▶ _Leestekst_:
========================================

MAAR een zo hoge deksel maakt de hele kist wel erg topzwaar als ie veilig open staat (onveilig open is:  als ie zo recht staat dat ie op elk moment op je fikken kan klappen!).
Ik ben benieuwd naar je ervaringen.

Ik heb in de eerste 20 jaar van mijn road-carriere (wat een woord!)
zo'n 200-250 kisten gebouwd voor zo ongeveer alle materialen en doelen denkbaar, van drumcontainers [pakweg 2,5m (lang) x 1,8m (hoog) x 0,9m (breed)] tot shackle-kistjes van 0,5 x 0,4 x 0,3m, en van stalen hoeklijn kabelkisten op z'n amerikaans (daar kun je een tank mee stoppen) tot de ultralight dames A4 koffertjes.
Het leuke is dat in na 25 jaar mijn eigen kisten nog herken. Het geeft een goed gevoel dat die nog dagelijks op de weg het zware leven kunnen doorstaan. 
Genoeg geluld weer.
Keep us posted... in verband met de dekselhoogte!

Rinus Bakker

----------


## Radar

Kabelkist deel 2.
Poppen gaat makkelijker met lucht.


Handvatje erop


Hoek en sluitprofielen monteren


Vlindersluiting aan 1 kant monteren


Deksel omdraaien en ontbrekende delen aan de anderre kant monteren





Morgen hopelijk de tijd om de kist af te maken.

----------


## Rudy Vorstenbosch

Ik zie dat je je sluitprofiel aan het "poppen" bent, dit is totaal niet nodig...

========================================

▶ _Opdrachten_:
[1] Ga na of de volgende beweringen kloppen met de leestekst. Antwoord telkens met ja of nee en citeer de woorden uit de tekst die de doorslag geven.
(a) Rinus Bakker heeft in de eerste 20 jaar van zijn road-carrière zo'n 200 tot 250 kisten gebouwd.
(b) Radar monteert de vlindersluiting in één keer aan beide kanten.
(c) Rudy Vorstenbosch vindt het poppen van het sluitprofiel noodzakelijk.
[2] Beantwoord de volgende vragen met behulp van de leestekst.
(a) Welke afmetingen noemt Rinus Bakker voor de shackle-kistjes?
(b) Waarmee gaat het poppen volgens Radar makkelijker?
(c) Wanneer hoopt Radar de tijd te hebben om de kist af te maken?

▶ _Gegevensuittreksel_:
========================================

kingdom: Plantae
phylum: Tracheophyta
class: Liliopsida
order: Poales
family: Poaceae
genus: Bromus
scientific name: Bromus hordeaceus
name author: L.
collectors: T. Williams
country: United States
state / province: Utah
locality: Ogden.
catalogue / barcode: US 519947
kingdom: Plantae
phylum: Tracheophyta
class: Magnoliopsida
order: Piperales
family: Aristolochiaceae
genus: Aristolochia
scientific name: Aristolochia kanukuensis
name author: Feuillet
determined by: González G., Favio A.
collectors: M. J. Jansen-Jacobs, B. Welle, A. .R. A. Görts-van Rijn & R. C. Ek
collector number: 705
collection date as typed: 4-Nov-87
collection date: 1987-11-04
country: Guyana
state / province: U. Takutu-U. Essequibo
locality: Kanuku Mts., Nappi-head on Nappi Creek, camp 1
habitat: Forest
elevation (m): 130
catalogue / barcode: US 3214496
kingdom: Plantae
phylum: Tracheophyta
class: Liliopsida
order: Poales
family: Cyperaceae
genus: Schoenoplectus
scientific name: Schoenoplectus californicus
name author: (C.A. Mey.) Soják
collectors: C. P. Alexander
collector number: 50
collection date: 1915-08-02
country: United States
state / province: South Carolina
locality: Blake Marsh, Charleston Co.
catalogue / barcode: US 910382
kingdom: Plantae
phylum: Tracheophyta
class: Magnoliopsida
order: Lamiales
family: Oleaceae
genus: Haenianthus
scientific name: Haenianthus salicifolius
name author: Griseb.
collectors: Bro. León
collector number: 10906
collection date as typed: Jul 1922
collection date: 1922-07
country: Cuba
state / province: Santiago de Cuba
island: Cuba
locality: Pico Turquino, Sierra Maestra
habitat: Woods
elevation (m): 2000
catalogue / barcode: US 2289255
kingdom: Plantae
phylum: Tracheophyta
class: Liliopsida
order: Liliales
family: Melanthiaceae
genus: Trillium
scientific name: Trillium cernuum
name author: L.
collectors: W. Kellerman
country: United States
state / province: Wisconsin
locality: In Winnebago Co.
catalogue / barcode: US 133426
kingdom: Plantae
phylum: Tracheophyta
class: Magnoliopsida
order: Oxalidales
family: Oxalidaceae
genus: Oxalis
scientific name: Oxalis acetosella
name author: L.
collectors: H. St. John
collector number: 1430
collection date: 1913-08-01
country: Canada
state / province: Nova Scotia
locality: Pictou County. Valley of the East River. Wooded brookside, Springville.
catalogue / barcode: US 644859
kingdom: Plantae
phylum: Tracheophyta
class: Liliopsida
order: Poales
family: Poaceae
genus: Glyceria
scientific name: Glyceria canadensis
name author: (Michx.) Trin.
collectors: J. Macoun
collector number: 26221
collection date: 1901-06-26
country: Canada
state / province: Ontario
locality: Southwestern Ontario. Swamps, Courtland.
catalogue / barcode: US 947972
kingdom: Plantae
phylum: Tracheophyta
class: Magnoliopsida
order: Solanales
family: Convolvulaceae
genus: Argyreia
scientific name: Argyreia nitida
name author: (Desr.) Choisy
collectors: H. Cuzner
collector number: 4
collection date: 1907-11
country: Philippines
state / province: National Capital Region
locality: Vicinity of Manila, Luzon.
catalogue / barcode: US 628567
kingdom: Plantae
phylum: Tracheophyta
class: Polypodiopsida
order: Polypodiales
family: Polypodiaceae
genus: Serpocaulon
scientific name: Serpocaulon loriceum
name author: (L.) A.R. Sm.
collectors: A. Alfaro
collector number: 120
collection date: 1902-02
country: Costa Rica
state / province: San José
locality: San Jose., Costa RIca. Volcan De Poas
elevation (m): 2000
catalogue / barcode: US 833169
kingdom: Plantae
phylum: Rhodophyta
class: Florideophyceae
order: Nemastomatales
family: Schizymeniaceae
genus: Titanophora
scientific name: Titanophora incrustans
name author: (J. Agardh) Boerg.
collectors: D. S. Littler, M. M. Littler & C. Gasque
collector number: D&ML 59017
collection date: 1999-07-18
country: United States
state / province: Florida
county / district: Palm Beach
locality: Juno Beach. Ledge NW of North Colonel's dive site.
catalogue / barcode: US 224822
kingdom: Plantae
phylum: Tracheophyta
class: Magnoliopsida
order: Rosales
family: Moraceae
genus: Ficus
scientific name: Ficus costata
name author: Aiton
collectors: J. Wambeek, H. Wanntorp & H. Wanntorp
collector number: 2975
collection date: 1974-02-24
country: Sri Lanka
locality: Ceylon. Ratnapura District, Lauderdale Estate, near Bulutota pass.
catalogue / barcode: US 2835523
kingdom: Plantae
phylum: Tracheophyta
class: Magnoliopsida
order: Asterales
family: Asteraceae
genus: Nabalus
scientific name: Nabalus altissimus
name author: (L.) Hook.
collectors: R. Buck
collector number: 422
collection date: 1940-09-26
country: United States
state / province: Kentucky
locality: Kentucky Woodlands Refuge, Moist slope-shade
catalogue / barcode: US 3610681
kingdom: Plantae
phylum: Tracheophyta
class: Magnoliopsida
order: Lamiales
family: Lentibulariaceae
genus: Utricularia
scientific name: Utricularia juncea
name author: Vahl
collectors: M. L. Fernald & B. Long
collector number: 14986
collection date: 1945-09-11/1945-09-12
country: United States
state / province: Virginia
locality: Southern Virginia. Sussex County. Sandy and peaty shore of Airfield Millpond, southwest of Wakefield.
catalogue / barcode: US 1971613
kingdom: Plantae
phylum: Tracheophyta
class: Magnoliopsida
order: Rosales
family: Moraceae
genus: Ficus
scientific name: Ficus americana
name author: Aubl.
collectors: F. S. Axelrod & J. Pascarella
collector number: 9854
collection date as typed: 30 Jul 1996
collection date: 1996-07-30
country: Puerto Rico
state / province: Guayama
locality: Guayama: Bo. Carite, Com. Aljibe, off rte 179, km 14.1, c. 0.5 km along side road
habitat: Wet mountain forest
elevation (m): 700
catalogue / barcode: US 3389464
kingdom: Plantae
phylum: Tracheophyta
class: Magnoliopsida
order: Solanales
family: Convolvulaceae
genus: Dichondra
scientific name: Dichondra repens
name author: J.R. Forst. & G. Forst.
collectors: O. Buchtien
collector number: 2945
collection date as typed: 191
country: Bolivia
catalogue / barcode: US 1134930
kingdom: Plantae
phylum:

========================================

▶ _Antwoorden per opdracht_:
[1]
(a) Ja: "Ik heb in de eerste 20 jaar van mijn road-carriere (wat een woord!)" … "zo'n 200-250 kisten gebouwd"
(b) Nee: "Vlindersluiting aan 1 kant monteren"
(c) Nee: "dit is totaal niet nodig"

[2]
(a) 0,5 x 0,4 x 0,3 m
(b) Met lucht.
(c) Morgen.